Les racistes ils sont bégueules et despotiques avec les nibards des filles. Les seins blancs ça va pas dans les mains noires, mais les seins noirs ils y vont sans permis. Pourtant les mains d'Éric elles sont affreuses et délicates. On voudrait qu'elles soupèsent les nibards de personne. On voudrait qu'elles soient cousues dans ses poches et qu'on n'en parle plus.
"Et après!" a dit Monsieur Bob.
Après, le skin pleurait sur les manches de son blouson, il pleurait sous les yeux du nègre, la honte suprême, et c'est d'une voix de fille qu'il a bafouillé cette nouvelle accablante : "Je suis réformé."
C'était la fin du monde et Charlie s'en aperçu le soir même.
Mais le soir où Charlie se mit à rire à son tour des blagues d'Eric, il dut s'arrêter net : "Ça rit pas, un nègre. Pas devant moi. Quand ça rit, ça dit pardon."
Erik au lieu d'Eric. Le seul mot qu'il écrivait sans faute, le skin. Eric, ça fait pavillonnaire et tristounet, ça fait magasinier de Franprix, ça lui ressemble trop : Erik : ça fait Malibu-Vidéos, skinhead justicier du groupe Zyklon, ça fait presque inventeur autrichien du Glock 17, le flingue anti-métèque des policiers municipaux qu'il essayait d'avoir par son réseau secret.
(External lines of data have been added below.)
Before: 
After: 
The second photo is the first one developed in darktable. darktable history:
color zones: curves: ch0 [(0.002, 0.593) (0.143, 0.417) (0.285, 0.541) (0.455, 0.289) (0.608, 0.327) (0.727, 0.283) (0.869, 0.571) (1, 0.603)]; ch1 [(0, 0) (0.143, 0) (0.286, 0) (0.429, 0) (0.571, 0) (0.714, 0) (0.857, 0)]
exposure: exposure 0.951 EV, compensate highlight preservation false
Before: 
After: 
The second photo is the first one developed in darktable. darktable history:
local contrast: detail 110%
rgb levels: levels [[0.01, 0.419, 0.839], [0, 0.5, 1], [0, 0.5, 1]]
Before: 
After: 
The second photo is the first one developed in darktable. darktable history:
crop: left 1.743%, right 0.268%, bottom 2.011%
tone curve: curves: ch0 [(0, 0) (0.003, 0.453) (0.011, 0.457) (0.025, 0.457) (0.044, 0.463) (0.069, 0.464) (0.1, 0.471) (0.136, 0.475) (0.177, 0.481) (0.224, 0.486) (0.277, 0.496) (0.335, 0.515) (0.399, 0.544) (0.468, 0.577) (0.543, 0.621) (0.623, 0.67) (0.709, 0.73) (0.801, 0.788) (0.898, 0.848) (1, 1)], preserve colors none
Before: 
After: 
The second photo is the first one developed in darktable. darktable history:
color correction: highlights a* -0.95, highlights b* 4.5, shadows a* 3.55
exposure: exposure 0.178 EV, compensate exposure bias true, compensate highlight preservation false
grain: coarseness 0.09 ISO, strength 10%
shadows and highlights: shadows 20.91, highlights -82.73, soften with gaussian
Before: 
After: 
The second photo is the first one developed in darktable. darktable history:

Eric, ça fait canne à pêche, Erik, ça fait Glock.
Une maison ? Il en avait une aussi. En banlieue, chez sa mère, on disait pavillon. C'est moins riche qu'une maison, ça sent pas si bon, mais il y a quand même la télé couleurs et dans les toilettes on entend tout.
Il se rappelle bien comment c'est arrivé, son histoire. Sa mémoire est trouée comme à la fourchette, mais elle a beau pisser le sang on arrive à lire entre les trous. Et puis ça ne regarde personne. Les trous, c'est sûrement des cachettes où sa vraie famille est planquée.
On aurait dit qu'il n'y avait que ça, sur la terre : des dossiers bloqués dans les tiroirs de l'Administration. Des gens riches se pliant à des formalités d'adoption vachement tordues, si tordues qu'elles n'aboutissaient presque jamais à bon port. Les gens riches restaient riches et malheureux dans leur caisse à pognon, et les orphelins tristes et foireux dans leur caisse à pauvreté.
Monsieur Bob, quand il était jeune, enfin quand il avait un métier, il pilotait les voitures de pompier. C' était là-bas qu'il avait connu Mado, dans les casernes à pompiers. Et le jour où le DC 10 américain s'est détérioré sur la forêt de Senlis, Monsieur Bob est arrivé le premier là où ça cramait, l'avion, les gens, les valises, les hôtesses de l'air, les marronniers, les oiseaux. Le lendemain ça divaguait sec. Il ne tournait pas plus rond qu'un DC 10 avarié. Il y allait au ralenti, sur les incendies, il se trompait de chemin. Alors, on l'a réformé, il n'a plus fait pimpon, plus jamais. C'était surement ça, le gigot derrière les oreilles de Monsieur Bob, et la raison qui faisait qu'il ne répondait pas aux questions privées. Ça devait résonner comme s'il fallait mettre son casque dare-dare et partir encore éteindre un avion. Et donc il ne supportait personne, à part sa casquette et la télé.